Synthetic Data Generation Vendors

Some synthetic data vendors include MOSTLY AI, Gretel, Hazy and Anyverse, who use generative AI to produce their datasets, see Table 1. All of these vendors offer a free plan or a demo with limited credits or functionality to try the software. A credit system for data generation is available for some of these solutions. Interestingly, MOSTLY AI is marketed as a no-code solution so anyone can use it to generate synthetic data while the other three solutions require technical knowledge.

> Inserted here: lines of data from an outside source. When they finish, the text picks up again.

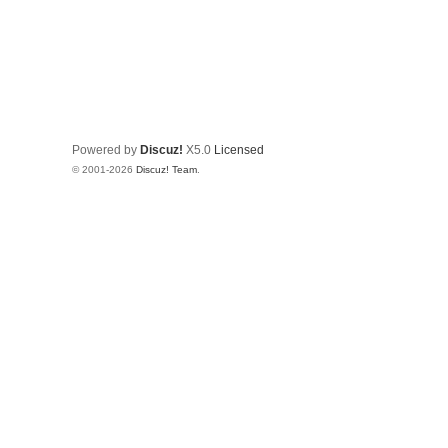
Powered by
Discuz!
X5.0
Licensed
© 2001-2026
Discuz! Team
.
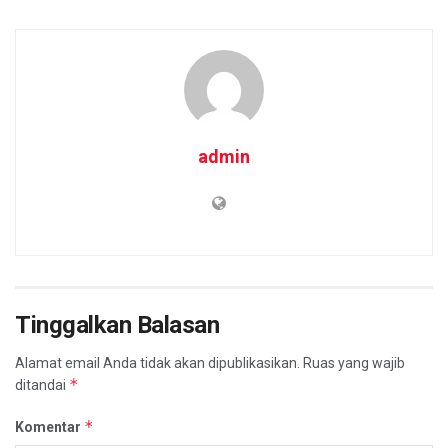
admin
Tinggalkan Balasan
Alamat email Anda tidak akan dipublikasikan.
Ruas yang wajib
*
ditandai
*
Komentar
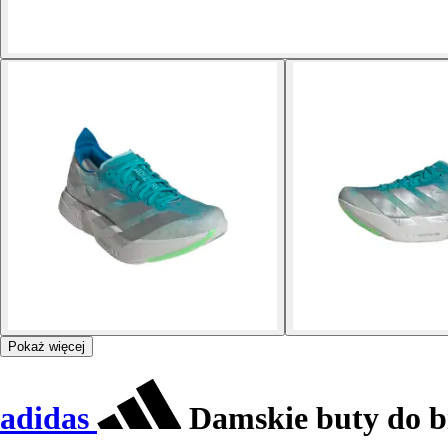
Pokaż więcej
adidas
Damskie buty do bi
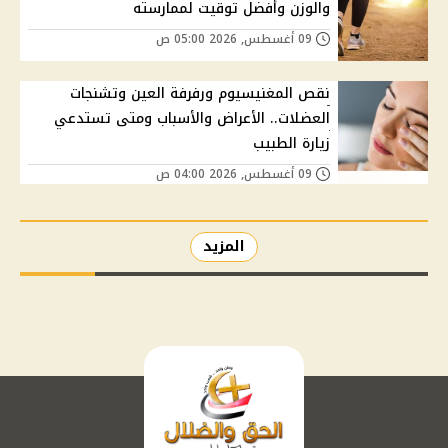
والوزن وأفضل توقيت لممارسته
09 أغسطس, 2026 05:00 ص
نقص المغنيسيوم ورفرفة العين وتشنجات
العضلات.. الأعراض والأسباب ومتى تستدعي
زيارة الطبيب
09 أغسطس, 2026 04:00 ص
المزيد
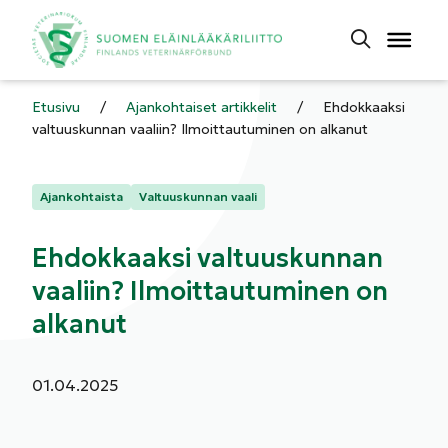
Etusivu
/
Ajankohtaiset artikkelit
/
Ehdokkaaksi
valtuuskunnan vaaliin? Ilmoittautuminen on alkanut
Kategoriat:
Ajankohtaista
Valtuuskunnan vaali
Ehdokkaaksi valtuuskunnan
vaaliin? Ilmoittautuminen on
alkanut
Julkaistu:
01.04.2025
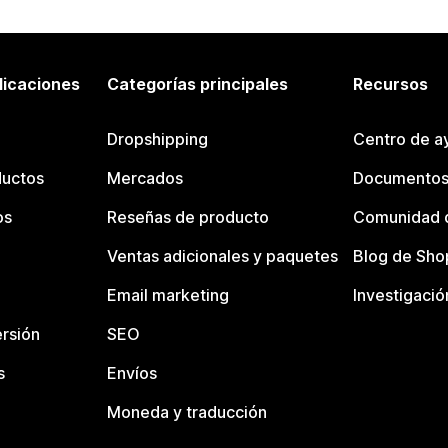
licaciones
Categorías principales
Recursos
Dropshipping
Centro de a
ductos
Mercados
Documentos
os
Reseñas de producto
Comunidad d
Ventas adicionales y paquetes
Blog de Sho
Email marketing
Investigació
rsión
SEO
s
Envíos
Moneda y traducción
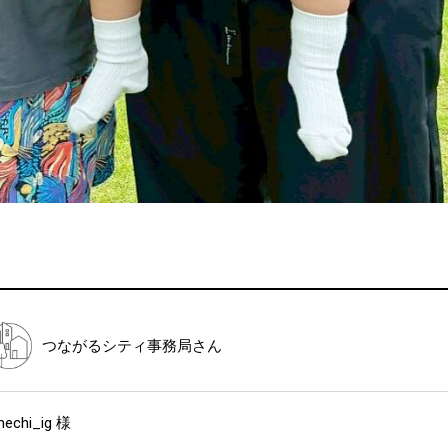
つながるシティ事務局
さん
echi_ig 様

Table 1: Comparison of synthetic data vendors

	MOSTLY AI	Gretel	Hazy	Anyverse
Free plan	Yes 5 daily credits	Yes 15 monthly credits	Yes Source data limit	No but demo available
Cost per credit	USD $3-$5 per credit	USD $2-$2.20 per credit	-	-
Monthly subscription	-	USD $0-$295	None for free plan USD $0-$2000 for other plans	-
Synthetic data type	Structured	Structured Unstructured (Coming soon)	Structured	Unstructured
Generated data	Any text data	Any text data	Any text data	Images

Open-source solutions for synthetic data generation are also available through DataSynthesizer and Zpy. DataSynthesizer is a Python library that generates structured synthetic data in random, independent and correlated modes. It also provides a web UI that can be installed for use without coding. Zpy is a Python library that creates artificial images using Blender. This library is suited for creating datasets for computer vision models.

Recommendations

Ensure synthetic data generation platforms or tools follow international privacy regulations. Synthetic data should be anonymous so that there is no risk of accessing personally identifiable information (PII). As a rule of thumb, it is best to use solutions that adhere to international privacy regulations, like GDPR and HIPAA, so your business has the opportunity to operate in more countries in the future.
Verify that your chosen vendor can generate your type of data. Some vendors generate synthetic data for specific domains (such as healthcare and finance) while other vendors generate text data for any domain. If you need synthetic data generation for one domain only then choose the specific solution, otherwise, choose the general-purpose solution if synthetic data generation will be done in multiple domains.
Create your own data if vendors cannot generate your data. If no vendors generate data for your domain then you can create your own using the DataSynthesizer or Zpy Python libraries or similar tools. This method will require technical skills to use these libraries, so factor in staff training and education costs or the cost for hiring third-party assistance.

Bottom Line

Synthetic data generation solves data scarcity and diversity and imbalance issues in niche domains when training AI models. AI engineers can use this technique to accelerate the training of models while saving on costs and get AI applications to market quicker.